** Selected extract **
· · · · ·
Victor Do Nascimento f89c290e23 aarch64: Add support for optional operand pairs
Two of the instructions added by the `+d128' architectural extension
add the flexibility to have two optional operands.  Prior to the
addition of the `tlbip' and `sysp' instructions, no mnemonic allowed
more than one such optional operand.

With `tlbip' as an example, some TLBIP instruction names do not allow
for any optional operands, while others allow for both to be optional.
In the latter case, it is possible that either the second operand
alone is omitted or both operands are omitted.
Therefore, a considerable degree of flexibility needed to be added to
the way operands were parsed.  It was, however, possible to achieve
this with relatively few changes to existing code.
· · · · ·
** Parts of the exercise **
A. From the commit message about optional operand pairs, extract the part that opens with the words "Victor Do Nascimento" and closes with "such optional operand.".
B. Extend the commit message about optional operand pairs, picking up after its final sentence.

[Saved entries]
· · · · ·
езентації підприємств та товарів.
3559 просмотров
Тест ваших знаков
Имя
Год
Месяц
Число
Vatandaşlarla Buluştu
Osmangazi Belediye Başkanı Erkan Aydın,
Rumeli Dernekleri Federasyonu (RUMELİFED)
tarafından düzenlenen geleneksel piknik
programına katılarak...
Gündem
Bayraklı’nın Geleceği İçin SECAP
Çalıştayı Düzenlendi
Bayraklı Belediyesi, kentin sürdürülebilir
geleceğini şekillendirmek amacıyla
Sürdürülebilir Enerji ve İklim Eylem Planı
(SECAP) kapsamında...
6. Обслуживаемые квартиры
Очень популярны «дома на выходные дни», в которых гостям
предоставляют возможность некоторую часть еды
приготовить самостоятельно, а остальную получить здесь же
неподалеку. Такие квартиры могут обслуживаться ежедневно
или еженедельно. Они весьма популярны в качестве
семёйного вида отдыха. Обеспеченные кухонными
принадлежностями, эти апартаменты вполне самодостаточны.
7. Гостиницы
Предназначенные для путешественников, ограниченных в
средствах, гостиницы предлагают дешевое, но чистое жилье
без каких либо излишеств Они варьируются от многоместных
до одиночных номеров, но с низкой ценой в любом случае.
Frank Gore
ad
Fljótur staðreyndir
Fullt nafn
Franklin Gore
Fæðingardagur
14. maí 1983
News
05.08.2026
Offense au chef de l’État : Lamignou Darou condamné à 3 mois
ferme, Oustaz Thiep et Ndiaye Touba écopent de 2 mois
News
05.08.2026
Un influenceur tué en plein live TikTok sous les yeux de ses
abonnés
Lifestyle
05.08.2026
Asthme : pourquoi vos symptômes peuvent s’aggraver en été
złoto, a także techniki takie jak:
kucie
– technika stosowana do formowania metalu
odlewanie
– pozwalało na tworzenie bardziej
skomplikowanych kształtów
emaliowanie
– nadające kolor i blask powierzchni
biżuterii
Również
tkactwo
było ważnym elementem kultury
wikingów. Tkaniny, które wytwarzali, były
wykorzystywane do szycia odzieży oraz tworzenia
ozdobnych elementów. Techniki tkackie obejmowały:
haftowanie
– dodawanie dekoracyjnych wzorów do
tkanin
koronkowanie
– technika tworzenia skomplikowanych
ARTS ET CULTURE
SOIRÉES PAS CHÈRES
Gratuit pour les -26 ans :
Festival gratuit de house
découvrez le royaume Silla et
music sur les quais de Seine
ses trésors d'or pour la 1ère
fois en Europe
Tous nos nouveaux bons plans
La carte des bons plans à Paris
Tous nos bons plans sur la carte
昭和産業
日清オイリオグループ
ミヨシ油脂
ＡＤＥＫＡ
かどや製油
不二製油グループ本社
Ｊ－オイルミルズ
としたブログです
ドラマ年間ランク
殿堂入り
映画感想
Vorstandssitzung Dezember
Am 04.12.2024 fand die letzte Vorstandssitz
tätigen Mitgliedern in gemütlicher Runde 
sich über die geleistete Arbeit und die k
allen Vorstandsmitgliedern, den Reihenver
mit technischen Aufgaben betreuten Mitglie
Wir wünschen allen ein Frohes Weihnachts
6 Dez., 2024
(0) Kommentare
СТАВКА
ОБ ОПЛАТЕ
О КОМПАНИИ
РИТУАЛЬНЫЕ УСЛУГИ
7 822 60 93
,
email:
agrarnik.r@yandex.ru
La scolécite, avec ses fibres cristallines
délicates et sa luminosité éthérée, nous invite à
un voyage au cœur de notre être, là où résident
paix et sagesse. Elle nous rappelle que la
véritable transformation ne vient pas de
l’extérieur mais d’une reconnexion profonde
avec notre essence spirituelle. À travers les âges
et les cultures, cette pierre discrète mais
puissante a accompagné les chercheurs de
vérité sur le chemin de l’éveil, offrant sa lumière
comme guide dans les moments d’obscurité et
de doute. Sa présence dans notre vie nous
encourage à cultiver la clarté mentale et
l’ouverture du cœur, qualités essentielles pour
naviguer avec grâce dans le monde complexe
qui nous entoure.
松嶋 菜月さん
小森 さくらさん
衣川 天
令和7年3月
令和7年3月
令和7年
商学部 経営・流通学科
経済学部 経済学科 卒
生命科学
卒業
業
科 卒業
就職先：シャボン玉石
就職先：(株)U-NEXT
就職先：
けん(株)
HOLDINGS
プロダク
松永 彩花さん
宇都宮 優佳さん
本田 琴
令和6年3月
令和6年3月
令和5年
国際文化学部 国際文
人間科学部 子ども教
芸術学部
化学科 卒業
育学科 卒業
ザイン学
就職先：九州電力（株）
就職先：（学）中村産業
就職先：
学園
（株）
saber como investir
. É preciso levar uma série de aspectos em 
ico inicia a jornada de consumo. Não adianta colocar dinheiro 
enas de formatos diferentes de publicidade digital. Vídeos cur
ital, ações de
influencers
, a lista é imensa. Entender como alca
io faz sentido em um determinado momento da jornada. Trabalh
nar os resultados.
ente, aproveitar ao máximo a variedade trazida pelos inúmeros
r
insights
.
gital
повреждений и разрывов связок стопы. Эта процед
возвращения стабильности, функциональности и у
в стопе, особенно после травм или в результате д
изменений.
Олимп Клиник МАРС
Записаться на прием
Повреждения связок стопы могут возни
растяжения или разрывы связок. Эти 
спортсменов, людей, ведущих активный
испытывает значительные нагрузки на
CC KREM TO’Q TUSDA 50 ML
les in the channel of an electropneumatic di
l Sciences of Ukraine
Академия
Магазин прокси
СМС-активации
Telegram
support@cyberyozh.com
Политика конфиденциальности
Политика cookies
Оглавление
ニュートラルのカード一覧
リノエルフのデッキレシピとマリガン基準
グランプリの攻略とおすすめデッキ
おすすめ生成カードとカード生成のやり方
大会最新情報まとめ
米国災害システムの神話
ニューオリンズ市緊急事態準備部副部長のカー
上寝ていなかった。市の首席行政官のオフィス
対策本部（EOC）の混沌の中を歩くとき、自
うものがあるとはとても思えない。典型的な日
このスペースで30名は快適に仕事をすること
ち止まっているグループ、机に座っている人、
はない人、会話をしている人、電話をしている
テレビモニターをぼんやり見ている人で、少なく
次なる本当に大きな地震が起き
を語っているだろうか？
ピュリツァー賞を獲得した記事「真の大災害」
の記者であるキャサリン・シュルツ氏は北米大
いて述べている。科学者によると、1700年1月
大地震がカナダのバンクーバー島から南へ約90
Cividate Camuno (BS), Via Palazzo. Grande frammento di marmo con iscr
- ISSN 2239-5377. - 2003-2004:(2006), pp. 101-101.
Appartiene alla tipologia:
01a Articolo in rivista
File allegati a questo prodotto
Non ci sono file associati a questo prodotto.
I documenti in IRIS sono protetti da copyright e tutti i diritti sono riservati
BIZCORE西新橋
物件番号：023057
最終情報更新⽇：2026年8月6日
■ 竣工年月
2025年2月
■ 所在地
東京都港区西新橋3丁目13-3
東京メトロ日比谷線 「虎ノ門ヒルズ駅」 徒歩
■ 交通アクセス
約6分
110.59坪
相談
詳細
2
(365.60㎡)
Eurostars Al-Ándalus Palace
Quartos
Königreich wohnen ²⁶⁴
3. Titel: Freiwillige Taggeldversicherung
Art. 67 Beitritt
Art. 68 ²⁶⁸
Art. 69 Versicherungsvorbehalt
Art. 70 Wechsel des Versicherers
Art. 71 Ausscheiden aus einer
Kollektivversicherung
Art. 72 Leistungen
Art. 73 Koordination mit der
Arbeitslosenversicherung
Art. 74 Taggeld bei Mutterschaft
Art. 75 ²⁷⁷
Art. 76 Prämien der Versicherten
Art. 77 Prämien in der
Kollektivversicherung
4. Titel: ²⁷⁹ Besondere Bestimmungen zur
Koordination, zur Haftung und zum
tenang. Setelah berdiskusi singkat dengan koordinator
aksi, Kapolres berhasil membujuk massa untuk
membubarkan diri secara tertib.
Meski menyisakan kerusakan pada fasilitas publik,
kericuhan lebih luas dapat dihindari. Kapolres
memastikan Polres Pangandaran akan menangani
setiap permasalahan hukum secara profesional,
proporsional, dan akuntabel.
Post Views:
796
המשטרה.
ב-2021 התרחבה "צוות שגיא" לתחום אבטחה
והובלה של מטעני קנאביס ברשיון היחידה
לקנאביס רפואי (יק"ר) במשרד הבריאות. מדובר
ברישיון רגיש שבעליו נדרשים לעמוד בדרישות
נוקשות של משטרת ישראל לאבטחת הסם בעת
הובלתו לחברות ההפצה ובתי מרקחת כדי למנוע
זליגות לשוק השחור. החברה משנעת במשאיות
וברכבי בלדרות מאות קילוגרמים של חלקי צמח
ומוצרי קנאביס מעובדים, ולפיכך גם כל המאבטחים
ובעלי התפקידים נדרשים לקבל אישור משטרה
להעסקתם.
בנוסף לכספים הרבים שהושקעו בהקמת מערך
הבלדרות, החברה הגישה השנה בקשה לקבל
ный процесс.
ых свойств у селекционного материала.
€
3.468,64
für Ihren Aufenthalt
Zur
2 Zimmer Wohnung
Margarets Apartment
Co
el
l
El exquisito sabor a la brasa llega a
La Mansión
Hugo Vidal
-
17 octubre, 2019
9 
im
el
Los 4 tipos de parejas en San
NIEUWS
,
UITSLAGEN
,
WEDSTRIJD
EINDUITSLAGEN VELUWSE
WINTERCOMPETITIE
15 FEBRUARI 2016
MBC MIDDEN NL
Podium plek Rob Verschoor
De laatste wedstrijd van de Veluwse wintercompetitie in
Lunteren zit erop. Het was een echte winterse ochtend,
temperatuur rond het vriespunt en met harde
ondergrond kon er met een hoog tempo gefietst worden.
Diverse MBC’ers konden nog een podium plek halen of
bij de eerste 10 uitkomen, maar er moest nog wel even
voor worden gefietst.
· · · · ·
** Exercise answers **
A.
Victor Do Nascimento f89c290e23 aarch64: Add support for optional operand pairs
Two of the instructions added by the `+d128' architectural extension
add the flexibility to have two optional operands.  Prior to the
addition of the `tlbip' and `sysp' instructions, no mnemonic allowed
more than one such optional operand.

B.
it is noteworthy that opcode flags specifying the optional operand
number are non-orthogonal. For example, we have:

       #define F_OPD1_OPT (2 << 12) : 0b10 << 12
       #define F_OPD2_OPT (3 << 12) : 0b11 << 12

such that by virtue of the observation that

       (F_OPD1_OPT | F_OPD2_OPT) == F_OPD2_OPT

it is impossible to mark both operands 1 and 2 as optional for an
instruction and it is assumed that a maximum of 1 operand can ever be
optional.  This is not overly-problematic given that, for optional
pairs, the second optional operand is always found immediately after
the first.  Thus, it suffices for us to flag that there is a second
optional operand.  With this fact, we can infer its position in the
mnemonic from the position of the first (e.g. if the second operand in
the mnemonic is optional, we know the third is too).  We therefore
define the `F_OPD_PAIR_OPT' flag and calculate its position in the
mnemonic from the value encoded by the `F_OPD<n>_OPT' flag.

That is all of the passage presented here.